Can anyone shed any light on this?
 
James,

I'm far from being an expert on these things and rarely use flash except for macro shots. What I can say though is that the specified temperture on a flash is usually at full power....Canon Speedlites are specified as being 5500k but are more like 6200k in reality. If you reduce the power then the temperature increases (to around 6900k at the lowest power settings). To get the actual lighting temperature of the scene being shot you would also have to factor in the other light sources around and their percentage contribution to the overall illumination of the subject.
A tricky assessment to make but studio lighting is likely to reduce the temperature somewhat and your 6100k is probably not too far away if you had some tungsten lamps in the recipe.

Bob
 
Canon cameras do adjust for flash colour balance according to output. I don't know how, or by how much, or what happens when you use studio flash. I use both Canon guns and Elinchrom studio units with my 40D and have never noticed anything but good colour balance, which tends to make me think that maybe the colour shift is not camera related?

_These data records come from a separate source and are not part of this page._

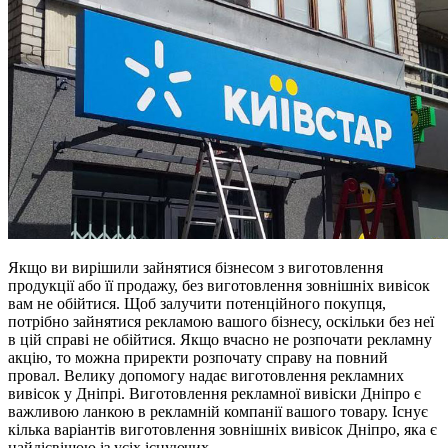
Якщо ви вирішили зайнятися бізнесом з виготовлення
продукції або її продажу, без виготовлення зовнішніх вивісок
вам не обійтися. Щоб залучити потенційного покупця,
потрібно зайнятися рекламою вашого бізнесу, оскільки без неї
в цій справі не обійтися. Якщо вчасно не розпочати рекламну
акцію, то можна приректи розпочату справу на повний
провал. Велику допомогу надає виготовлення рекламних
вивісок у Дніпрі. Виготовлення рекламної вивіски Дніпро є
важливою ланкою в рекламній компанії вашого товару. Існує
кілька варіантів виготовлення зовнішніх вивісок Дніпро, яка є
найдієвішою із усіх існуючих.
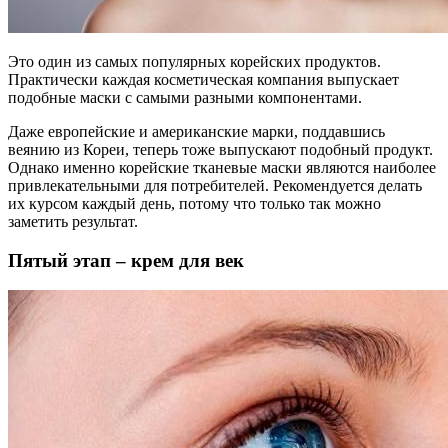
Это один из самых популярных корейских продуктов.
Практически каждая косметическая компания выпускает
подобные маски с самыми разными компонентами.
Даже европейские и американские марки, поддавшись
веянию из Кореи, теперь тоже выпускают подобный продукт.
Однако именно корейские тканевые маски являются наиболее
привлекательными для потребителей. Рекомендуется делать
их курсом каждый день, потому что только так можно
заметить результат.
Пятый этап – крем для век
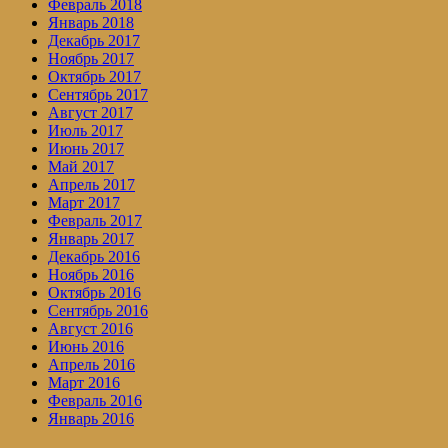
Февраль 2018
Январь 2018
Декабрь 2017
Ноябрь 2017
Октябрь 2017
Сентябрь 2017
Август 2017
Июль 2017
Июнь 2017
Май 2017
Апрель 2017
Март 2017
Февраль 2017
Январь 2017
Декабрь 2016
Ноябрь 2016
Октябрь 2016
Сентябрь 2016
Август 2016
Июнь 2016
Апрель 2016
Март 2016
Февраль 2016
Январь 2016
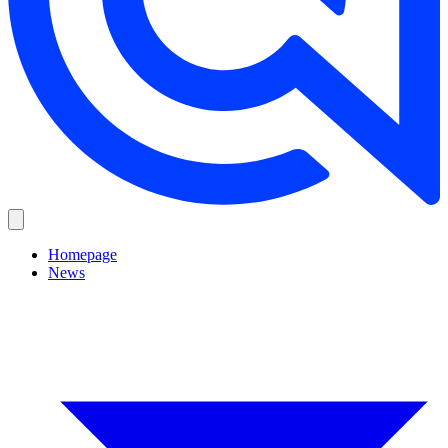
Homepage
News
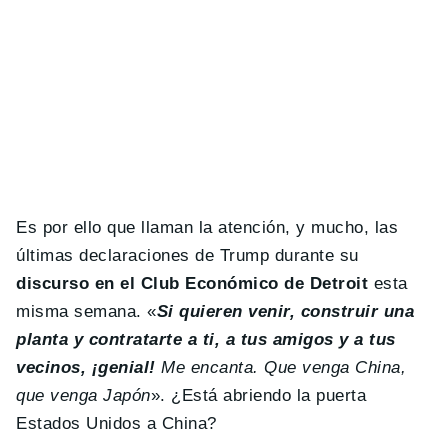
Es por ello que llaman la atención, y mucho, las
últimas declaraciones de Trump durante su
discurso en el Club Económico de Detroit
esta
misma semana. «
Si quieren venir, construir una
planta y contratarte a ti, a tus amigos y a tus
vecinos, ¡genial!
Me encanta. Que venga China,
que venga Japón
». ¿Está abriendo la puerta
Estados Unidos a China?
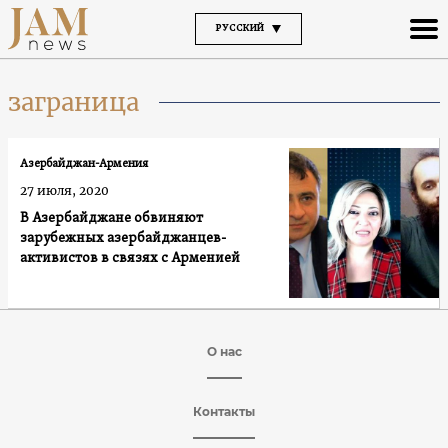
РУССКИЙ
заграница
Азербайджан-Армения
27 июля, 2020
В Азербайджане обвиняют
зарубежных азербайджанцев-
активистов в связях с Арменией
О нас
Контакты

As Bob says, if you've got tungsten modelling lamps in there, perhaps turned up high and with relatively low flash power, then even with a short exposure time you'll get a tiny bit of orange in there. If you use a longer shutter speed, then you'll definately get an orange cast. Number one suspect methinks. Also think about reflections from coloured walls etc, not to mention possible contamination from the flash reflectors and brollies.

The other thing is that higher colour temperature is more blue, not orange/red, but are you saying that the camera has logged this and has overcompensated?

If the problem persists, can't you just dial in the colour temperature manually, and adjust it for whatever colour tone you like? Or shoot Raw and adjust in post?